Life sometimes throws at us ‘momentos malos’ and it was in this kind of mood that I climbed the hill tonight with Duna as my companion. I felt very aware that nowhere within miles or kilometers was there anyone I could talk to freely in my own language. I was missing not so much ‘home’ but the feeling of ‘being at home’. If you ever imagine living in another country, include this in the fantasy, it can be hard! Small things can feel like the last straw and it is easy to feel inadequate when you can’t freely do the most normal thing – talk. So,what to do, where to turn?
For me it is to nature, which exists outside frontiers and customs, languages and barriers, frustrations and misunderstandings. All exists in the moment and tonight as the light was dying it was beautiful to be part of that moment.

Roots

 

It is the last day of June and summer is here. I travelled again to Cornwall to see my beautiful dogs who are still living ‘at home’ and waiting for me to find a home for them here with a garden for us all.

But meanwhile they can enjoy privileges Catalan dogs can only dream of…… My cats too are happy in the Cornish countryside where they were born I had two days of intensive tango in Devon seeing old friends and letting my legs rediscover total freedom from conscious control. Then a sleepless night and an early flight home to Catalunya.  I had many thoughts about Home and what it means to leave behind all that is familiar and known and build a life in a new and sometimes strange environment. What it feels like to reposition myself in fresh earth, in another climate, with new foods and waters. And how I move between these two worlds when I travel back and forth, balancing between the two. What is happening now to my roots as they dig down finding new ways to provide stability? Why do some people stay very close to their origins and others go on journeys to different lands? I have headed south in my life – from Inverness to Edinburgh to London to Penzance to Catalunya. I know what it is like to be the new one, the different one, the foreigner. Here we are called ‘guiris’ and I asked recently what it means to be a ‘guiri’ – it can be translated as tourist or foreigner normally someone from the north of Europe with blue eyes and blond hair and pale skin. I hear the word used sometimes in a dismissive way –  ‘that restaurant is only for guiris’ and at other times as if it is just a description of someone different. I will always be a little bit the outsider here, no matter how long I stay or how well I speak Catalan.  Interesting questions to ask myself –

Why do I find it so easy to live somewhere where I am always different?

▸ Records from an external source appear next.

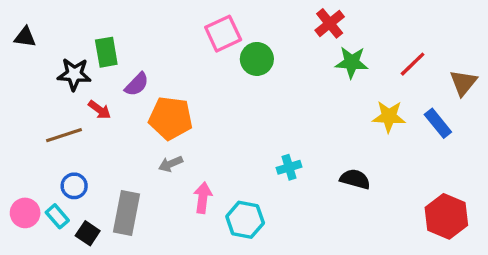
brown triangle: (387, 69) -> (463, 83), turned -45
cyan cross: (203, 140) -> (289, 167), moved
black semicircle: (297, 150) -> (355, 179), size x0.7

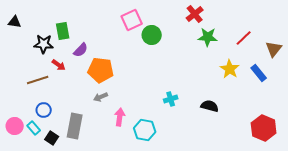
yellow star: (389, 117) -> (230, 69), turned 30

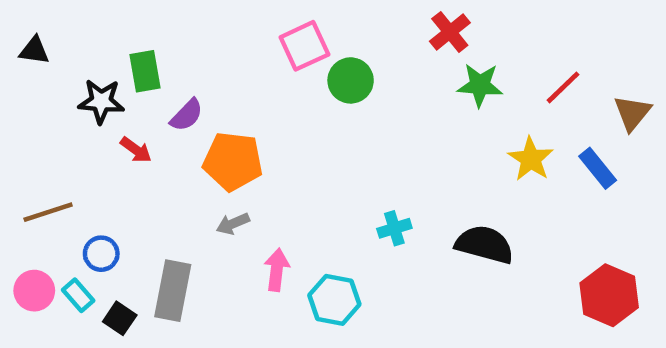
brown line: (38, 80) -> (48, 212), moved
black semicircle: (210, 106) -> (484, 244), size x1.4

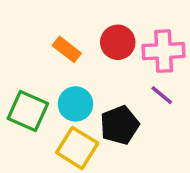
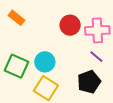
orange rectangle: (67, 49) -> (16, 18), moved
black pentagon: (120, 125) -> (89, 82), moved

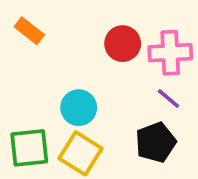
green square: (16, 66) -> (29, 148), moved, turned -30

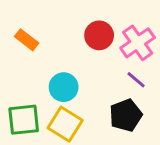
orange rectangle: (29, 31) -> (27, 40), moved
pink cross: (170, 53) -> (138, 43), turned -32

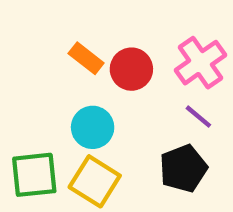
red circle: (99, 35) -> (131, 69), moved
orange rectangle: (27, 40) -> (86, 58), moved

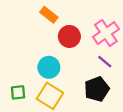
orange rectangle: (86, 58) -> (49, 15), moved
green square: (34, 175) -> (18, 92), size x0.6

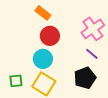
red circle: (69, 36) -> (50, 36), moved

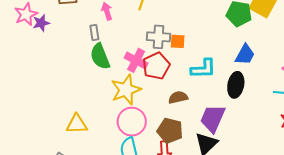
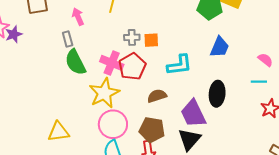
gray cross: (159, 37) -> (132, 37), size x0.7
black ellipse: (236, 85) -> (217, 94), moved
purple trapezoid: (213, 118) -> (193, 114), turned -44

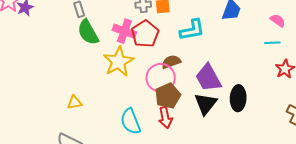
black ellipse: (217, 94) -> (238, 98), moved
pink circle: (113, 124) -> (161, 78), moved
brown pentagon: (152, 130) -> (168, 96), turned -30
yellow triangle: (58, 132) -> (75, 103), size x0.7

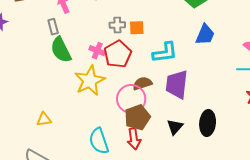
pink cross: (124, 31) -> (97, 51), size x0.7
purple trapezoid: (208, 78) -> (177, 84), moved, turned 32
black triangle: (206, 104) -> (175, 127), size x0.7

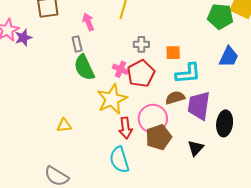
orange square: (137, 28) -> (173, 53), moved
brown semicircle: (142, 83) -> (175, 98), moved
yellow triangle: (44, 119) -> (64, 125), moved
black ellipse: (208, 123) -> (225, 123), moved
red arrow: (134, 139) -> (126, 128), moved

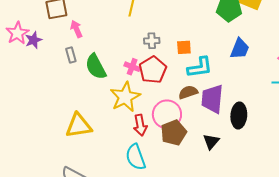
pink arrow: (88, 22) -> (76, 29), moved
gray rectangle: (77, 44) -> (71, 55), moved
yellow triangle: (64, 125) -> (79, 126), size x1.8

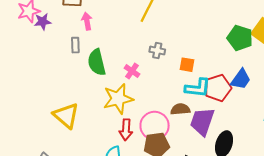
red pentagon: (153, 70) -> (218, 88), moved
yellow triangle: (79, 126) -> (66, 116), turned 36

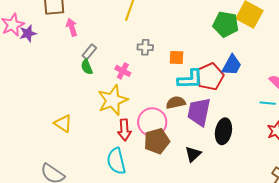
gray rectangle: (75, 45) -> (89, 52), moved, turned 49
green semicircle: (97, 62) -> (87, 67), size x0.6
yellow triangle: (66, 116) -> (63, 123), size x0.7

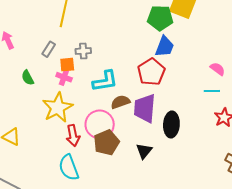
gray rectangle: (89, 52) -> (49, 49), moved
orange square: (177, 57) -> (67, 65), moved
blue trapezoid: (232, 65) -> (165, 47), moved
cyan L-shape: (190, 79) -> (105, 81), moved

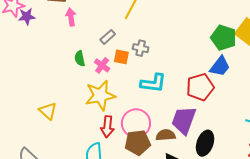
pink cross: (64, 77) -> (102, 65), moved
brown semicircle: (120, 102) -> (166, 135), moved

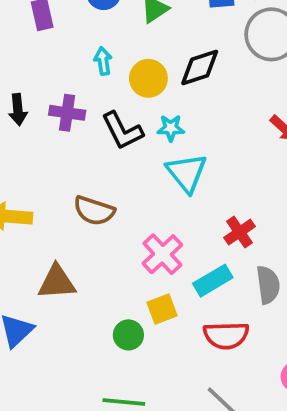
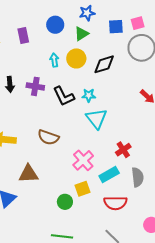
yellow circle: (148, 78) -> (76, 58), moved

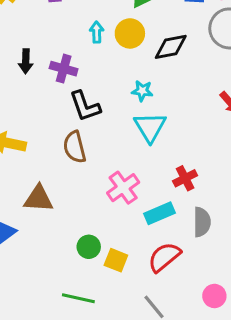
black L-shape: (64, 96) -> (85, 106), moved
brown semicircle: (48, 137) -> (75, 147), turned 50
yellow square: (83, 189) -> (116, 260), moved, turned 35
red semicircle: (115, 203) -> (164, 257), turned 135

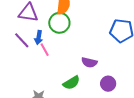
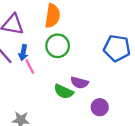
green circle: (59, 23) -> (58, 46), moved
green semicircle: (71, 83) -> (64, 92), moved, turned 54

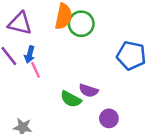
green circle: (58, 46) -> (81, 24), moved

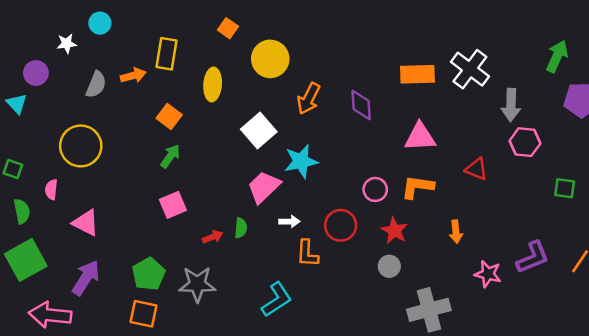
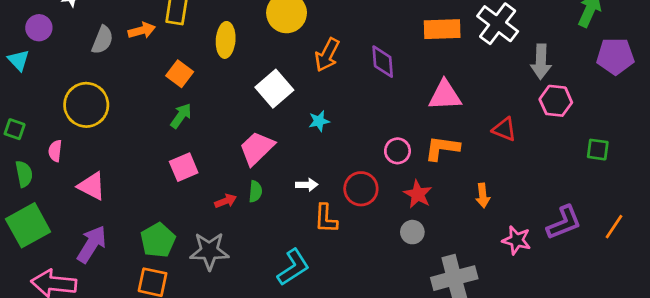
cyan star: (301, 161) -> (319, 121), size x0.6
pink trapezoid: (264, 187) -> (257, 148), moved

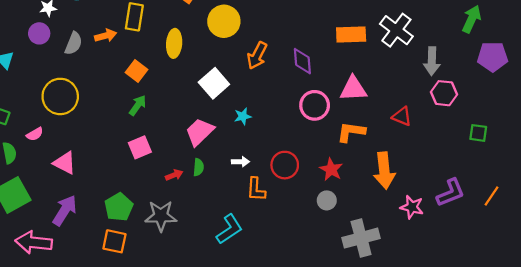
purple circle: (39, 28) -> (39, 33), moved
cyan star: (319, 121) -> (243, 116), moved
pink semicircle: (55, 151) -> (35, 134), turned -126
pink circle: (397, 151) -> (315, 105), moved, size x1.4
orange arrow: (483, 196) -> (384, 171), size x1.8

Have I ever felt I am more or less the same as those around me? Perhaps it is something to do with being red-haired when I was young – always a little different and sometimes uncomfortable with this visibility but now I seem to enjoy just being myself in a new world. My roots are not only seeking out new stability but are intertwining with others at a new level.

When I was living in Barcelona I had the strange experience of feeling like a ‘guiri’ but being treated like an unofficial tour guide. Every day I was approached by people – Spanish/Catalan people – asking me for directions, checking if they were on the right train, wanting to know the nearest chemist….. I couldn’t look more like an outsider but clearly something in me was exuding ‘ I belong’.